So what is
real food? It runs a whole gamut, from the wild, the unwashed, and the uncooked
- berries picked from the vine on a walk
- to the sophisticated creations of the cook’s kitchen. What one realizes when
one starts thinking about real food is that it is often associated with
memories that flavor it with nostalgia. Let’s take other wild foods, for
instance. There are dandelion greens that I remember my mother gathering and
cooking, the woodruff she put in white wine and that I have put in a Bowle, mushrooms that one gathers with a
group in the woods, the plentiful wild garlic perfuming the woods here in
Switzerland.
Then there
are the old-fashioned sounding purslane, dock and sorrel, as well as linden,
hickory nuts, watercress and wild game of all sorts. I remember homemade
elderberry wine in Sweden, and wild strawberries remind me of jars of jam on a
windowsill, with the light dazzling through the wonderful red color. Then there
is the handsome wintergreen shrub and myriad fish, from crayfish on up to
salmon.
Our
ancestors ate all of the above, and at some point someone got the idea of
domesticating some of these wild plants in a kitchen garden. Certainly easier
to gather, so that one has time to do a bit of home processing, making the
likes of chutneys, applesauce and pesto. A friend and I trade chutneys, hers
made from her abundant figs, mine from the last of the green tomatoes in the
fall. Applesauce and its further processing into cake belonged to my childhood.

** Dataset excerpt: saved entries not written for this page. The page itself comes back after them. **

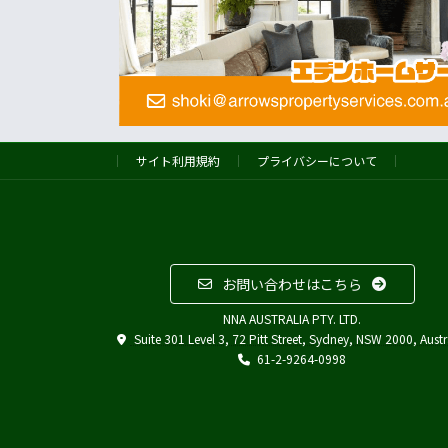
サイト利用規約
プライバシーについて
お問い合わせはこちら
NNA AUSTRALIA PTY. LTD.
Suite 301 Level 3, 72 Pitt Street, Sydney, NSW 2000, Austr
61-2-9264-0998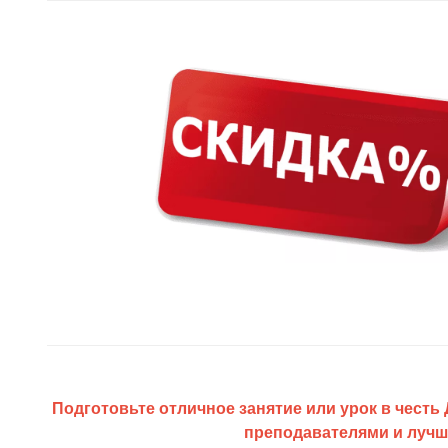
Подготовьте отличное занятие или урок в чест
преподавателями и лучш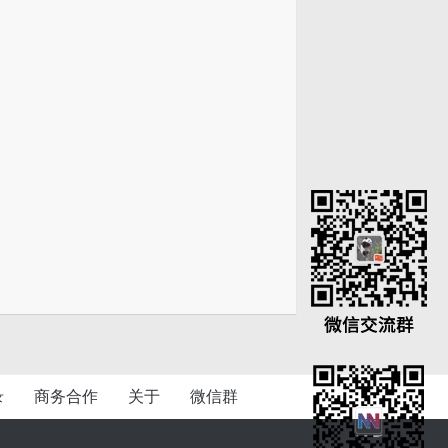
录
商务合作
关于
微信群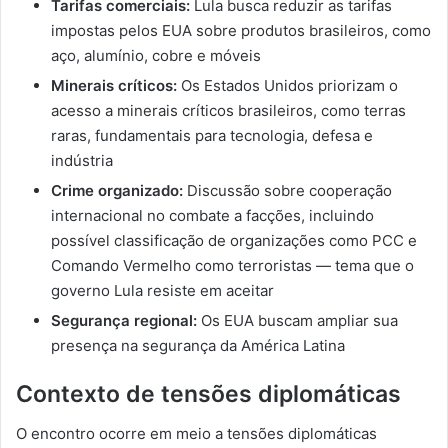
Tarifas comerciais:
Lula busca reduzir as tarifas
impostas pelos EUA sobre produtos brasileiros, como
aço, alumínio, cobre e móveis
Minerais críticos:
Os Estados Unidos priorizam o
acesso a minerais críticos brasileiros, como terras
raras, fundamentais para tecnologia, defesa e
indústria
Crime organizado:
Discussão sobre cooperação
internacional no combate a facções, incluindo
possível classificação de organizações como PCC e
Comando Vermelho como terroristas — tema que o
governo Lula resiste em aceitar
Segurança regional:
Os EUA buscam ampliar sua
presença na segurança da América Latina
Contexto de tensões diplomáticas
O encontro ocorre em meio a tensões diplomáticas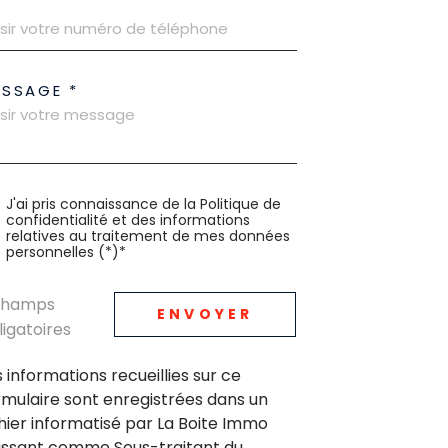
ESSAGE *
J'ai pris connaissance de la Politique de
confidentialité et des informations
relatives au traitement de mes données
personnelles (*)*
champs
ENVOYER
ligatoires
s informations recueillies sur ce
rmulaire sont enregistrées dans un
chier informatisé par La Boite Immo
issant comme Sous-traitant du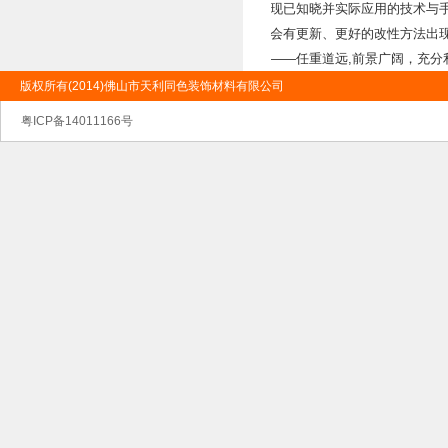
现已知晓并实际应用的技术与
会有更新、更好的改性方法出
——任重道远,前景广阔，充分
版权所有(2014)佛山市天利同色装饰材料有限公司
粤ICP备14011166号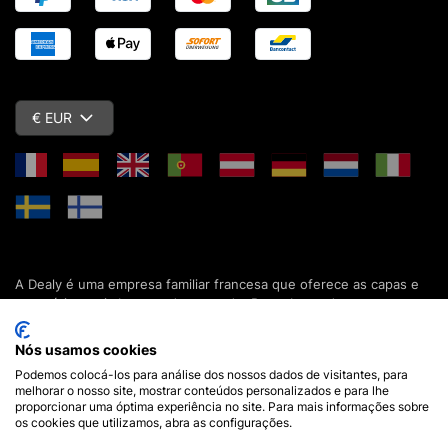
€ EUR
A Dealy é uma empresa familiar francesa que oferece as capas e
acessórios mais baratos do mercado. Descubra todas as nossas
colecções de capas, estojos, protecções de ecrã e acessórios
para o seu smartphone, tablet, computador ou relógio conectado.
Nós usamos cookies
Desde 2012, apresentamos novidades todos os dias para lhe
Podemos colocá-los para análise dos nossos dados de visitantes, para
oferecer ainda mais opções de escolha. Mais de 600.000 clientes
melhorar o nosso site, mostrar conteúdos personalizados e para lhe
em França e em todo o mundo já confiam na Dealy. Se tiver
proporcionar uma óptima experiência no site. Para mais informações sobre
alguma pergunta, a nossa equipa está disponível 7 dias por
os cookies que utilizamos, abra as configurações.
semana para a responder.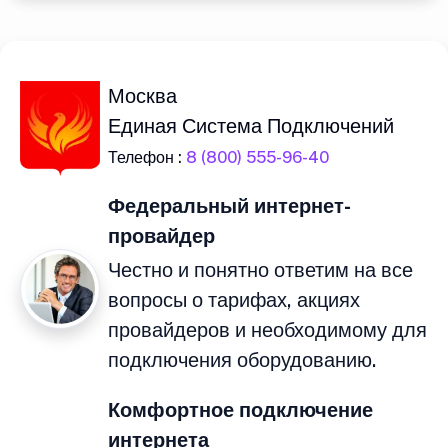
Москва
Единая Система Подключений
Телефон :
8 (800) 555-96-40
Федеральный интернет-
провайдер
Честно и понятно ответим на все
вопросы о тарифах, акциях
провайдеров и необходимому для
подключения оборудованию.
Комфортное подключение
интернета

Little jars of homemade pesto nestle in my freezer for winter meals.
The kitchen
garden spread out to the Saturday farmer’s market and then came its big
brother, the supermarket, with its association with processed food. Not that processed
food got its start there, basic processed food is as old as humanity. One
thinks of flour, sugar and molasses, yogurt, cheese, dried fruits and legumes,
cider, wine and beer, dried and smoked meat and fish, coffee and tea, soy sauce
and tofu, sauerkraut and kimchi, all aimed at longevity not possible with fresh
food.
Why, then,
is the term “processed food” a bugaboo among those who want to eat healthily? What
is the difference between these foods made by ancient processes and those
lining the supermarket shelves? The most outstanding difference is that most of
these old-time foods are made long lasting by such age-old processes as
smoking, drying, the action of bacteria, fermenting, grinding; the foods
themselves are still quite recognizable as their original selves.
But wait,
what about soups and stews and casseroles, bread and baked desserts? Processed,
right? Yes, by cooking, the application of heat, and now true domestic food is
making its appearance. None of these common kitchen creations are long-lasting;
they are meant to be eaten quickly. “Eat foods that will eventually rot”, as
Pollan says!
Now let’s
leave the wild, the kitchen garden, the age-old processed
food and the home
kitchen and peruse the supermarket shelves. Here is rice, pasta, rolled oats – processed,
therefore baddies? No, Pollan is helpful here when he says avoid food with
ingredients you wouldn’t keep in your kitchen, “foodish” products like
processed cheese and foods pretending to be something they are not. I remember a breakfast at a friend’s that
would fall into that last category. There was margarine and an artificial cream
substitute that had never seen a cow, a vaguely orange-tasting chemical drink,
dry cereal with so many ingredients that the grain – what was it? – got lost
among the additives. It is
additives that are the less-than-healthy culprits in true processed foods. Most
of them are unpronounceable, which is as good a way as any to identify them on
the ingredient list. Azodicarbonamide, for
instance, found in something like 500 bread products sold in the US, including
“healthy” breads, has been linked to health issues. Tartrazine, a yellow dye, has been recently removed from a popular
brand’s macaroni and cheese after buyers complained.
Then let’s consider propyl gallate, an estrogen
antagonist, widely used to keep fatty foods from oxidizing. As most prepared
food is either loaded with fat or with sugar, propyl gallate is to be found
everywhere on supermarket shelves, even in mayonnaise. Strangely enough, the mayonnaise
in my fridge, the product of a major Swiss company, contains no propyl gallate,
and it keeps just fine.
Pollan’s
food rules are simple; you don’t need to hunt through the 20 ingredients in a
product to see if a no-no chemical is present, for example. Just give a glance
at the number of ingredients, and do a quick scan to see how many of them are
actual foodstuffs. My purchased mayonnaise, for instance, contains sunflower
oil, vinegar, salt, mustard, egg yolk and a spice extract. All except the last
would be ingredients in homemade mayonnaise.
By
contrast, an instant pea soup with croutons has 21 ingredients, plus “natural
aromas”. Of the 21, 8 would not be homemade pea soup with croutons. One is an
antioxidation substance, the addition of which is probably responsible for the
fact that this soup has a shelf life of a year. Is this necessary? Only if one
is living in the wilds of Alaska or the back of beyond in Europe, it seems to
me. The rest of us shop frequently. So who is really benefitting from these
long-life foods on the shelves? The supermarket, maybe.